I like surprises. I like when something happens that is entirely counter to my expectation. It’s this I find comforting rather than the opposite because it reminds me I am not in control. The conscious mind is not God. And when I remember that the conscious mind is not God, I feel closer to my inner being. Gods and demons speak inside of us, directing us from the inside out. If we want to create our world, we must heed intuition first, that which precedes rational thought and connects us to the collective.
Sometimes I feel myself drawn from my center toward an action without any rational thought involved. I like this feeling. It does not scare me because I trust my inner being. I am not afraid to acknowledge its darkness, simplicity, childish affinities, chaos, jubilance or strangeness. I respect it. Where would art be without this trust? Soulless, derivative, well-meaning. It is the constant struggle of the artist to trust his or her inner being despite the opinions of the outside world and their effect on his or her ego. This is not to say the artist shouldn’t care what the public thinks about his or her execution. I believe it is very important that the artist execute his or her art in a way that the public, barring close-mindedness, can receive. But the artist cannot care what the public thinks of the message of the art. Caring about what anyone thinks of the message kills art.

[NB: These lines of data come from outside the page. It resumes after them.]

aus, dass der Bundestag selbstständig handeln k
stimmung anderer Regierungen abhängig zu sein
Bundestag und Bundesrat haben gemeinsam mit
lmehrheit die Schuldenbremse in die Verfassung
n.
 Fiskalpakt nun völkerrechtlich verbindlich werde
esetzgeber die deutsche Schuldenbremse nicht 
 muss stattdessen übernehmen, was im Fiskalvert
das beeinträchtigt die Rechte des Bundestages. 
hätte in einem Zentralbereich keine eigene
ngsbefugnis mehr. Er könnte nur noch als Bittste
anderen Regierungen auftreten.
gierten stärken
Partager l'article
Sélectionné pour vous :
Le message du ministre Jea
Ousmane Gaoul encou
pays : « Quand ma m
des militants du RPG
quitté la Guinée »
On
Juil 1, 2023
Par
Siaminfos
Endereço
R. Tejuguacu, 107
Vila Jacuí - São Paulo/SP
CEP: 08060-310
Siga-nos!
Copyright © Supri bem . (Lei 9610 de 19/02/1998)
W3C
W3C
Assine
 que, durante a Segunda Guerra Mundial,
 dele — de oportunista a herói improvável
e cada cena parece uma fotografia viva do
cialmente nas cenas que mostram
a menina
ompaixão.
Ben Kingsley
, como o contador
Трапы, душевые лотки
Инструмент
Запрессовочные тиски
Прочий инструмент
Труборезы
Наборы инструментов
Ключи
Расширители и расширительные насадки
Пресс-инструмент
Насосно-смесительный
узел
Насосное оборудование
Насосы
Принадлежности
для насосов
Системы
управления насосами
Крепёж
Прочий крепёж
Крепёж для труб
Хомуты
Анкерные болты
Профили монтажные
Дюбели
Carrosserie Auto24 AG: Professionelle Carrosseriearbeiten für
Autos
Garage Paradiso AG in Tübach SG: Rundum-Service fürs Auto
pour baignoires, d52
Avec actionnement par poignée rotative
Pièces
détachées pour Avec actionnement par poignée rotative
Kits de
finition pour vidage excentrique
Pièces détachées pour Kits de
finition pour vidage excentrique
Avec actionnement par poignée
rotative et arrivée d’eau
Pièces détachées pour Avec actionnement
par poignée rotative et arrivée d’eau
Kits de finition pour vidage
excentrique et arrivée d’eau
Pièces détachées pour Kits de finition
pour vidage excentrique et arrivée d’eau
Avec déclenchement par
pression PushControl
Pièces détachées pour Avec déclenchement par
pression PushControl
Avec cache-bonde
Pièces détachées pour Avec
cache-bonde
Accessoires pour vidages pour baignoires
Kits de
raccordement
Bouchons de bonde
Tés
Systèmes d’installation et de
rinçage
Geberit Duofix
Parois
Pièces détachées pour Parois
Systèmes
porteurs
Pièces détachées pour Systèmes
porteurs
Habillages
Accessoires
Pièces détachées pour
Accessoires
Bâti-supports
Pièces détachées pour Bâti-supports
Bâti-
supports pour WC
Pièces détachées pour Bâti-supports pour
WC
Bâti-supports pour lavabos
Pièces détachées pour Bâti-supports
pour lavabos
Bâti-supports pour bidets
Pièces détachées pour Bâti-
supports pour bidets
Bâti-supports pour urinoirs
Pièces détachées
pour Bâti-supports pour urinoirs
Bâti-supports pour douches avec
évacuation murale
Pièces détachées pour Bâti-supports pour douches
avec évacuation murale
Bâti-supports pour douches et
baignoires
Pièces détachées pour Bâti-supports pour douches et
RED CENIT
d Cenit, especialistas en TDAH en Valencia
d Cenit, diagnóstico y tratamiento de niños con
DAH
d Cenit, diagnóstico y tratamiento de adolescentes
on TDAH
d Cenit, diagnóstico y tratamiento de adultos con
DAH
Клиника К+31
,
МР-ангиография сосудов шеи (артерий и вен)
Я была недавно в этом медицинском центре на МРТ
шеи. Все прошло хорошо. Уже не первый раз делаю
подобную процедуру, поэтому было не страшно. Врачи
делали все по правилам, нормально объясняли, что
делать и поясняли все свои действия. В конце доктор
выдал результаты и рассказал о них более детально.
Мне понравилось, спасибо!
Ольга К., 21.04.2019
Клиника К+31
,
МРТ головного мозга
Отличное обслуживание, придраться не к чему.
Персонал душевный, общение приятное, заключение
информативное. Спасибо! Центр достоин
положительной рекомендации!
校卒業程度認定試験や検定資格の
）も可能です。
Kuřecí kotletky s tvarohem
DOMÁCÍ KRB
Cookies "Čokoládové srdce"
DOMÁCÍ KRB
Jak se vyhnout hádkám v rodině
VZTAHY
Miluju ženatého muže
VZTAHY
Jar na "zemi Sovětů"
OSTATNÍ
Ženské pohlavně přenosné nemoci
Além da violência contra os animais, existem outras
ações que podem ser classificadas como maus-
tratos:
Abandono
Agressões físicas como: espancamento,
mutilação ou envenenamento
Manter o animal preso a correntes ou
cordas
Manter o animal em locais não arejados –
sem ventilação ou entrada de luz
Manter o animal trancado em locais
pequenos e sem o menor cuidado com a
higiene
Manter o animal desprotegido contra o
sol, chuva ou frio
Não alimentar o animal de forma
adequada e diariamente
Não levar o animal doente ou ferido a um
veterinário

Many artists decline to articulate the message of the art. This does not – even if the artist thinks it so – mean the art doesn’t have a message. It only means that the artist has chosen not to get rational thought involved in the flow of energy from unconscious being to material form.
What is most important then for an artist is not to understand his or her unconscious being but to trust it wholly. Second in importance is to learn one’s craft, to know and understand the concretes with which he or she chooses to express himself. The power of art stretches between these two poles – inner being and craft. If an artist is very purely expressing inner being, craft can be weak, yet the art still powerful. There’s even a contemporary fetish for craftless art. Perhaps it’s because the high polish of commercialism has over-saturated culture with the opposite scenario – excellent craft without expression of inner being. Artists like Daniel Johnston speak to the part of us that longs for art that expresses, with no inhibition, the extremes of that aching and exuberant inner being.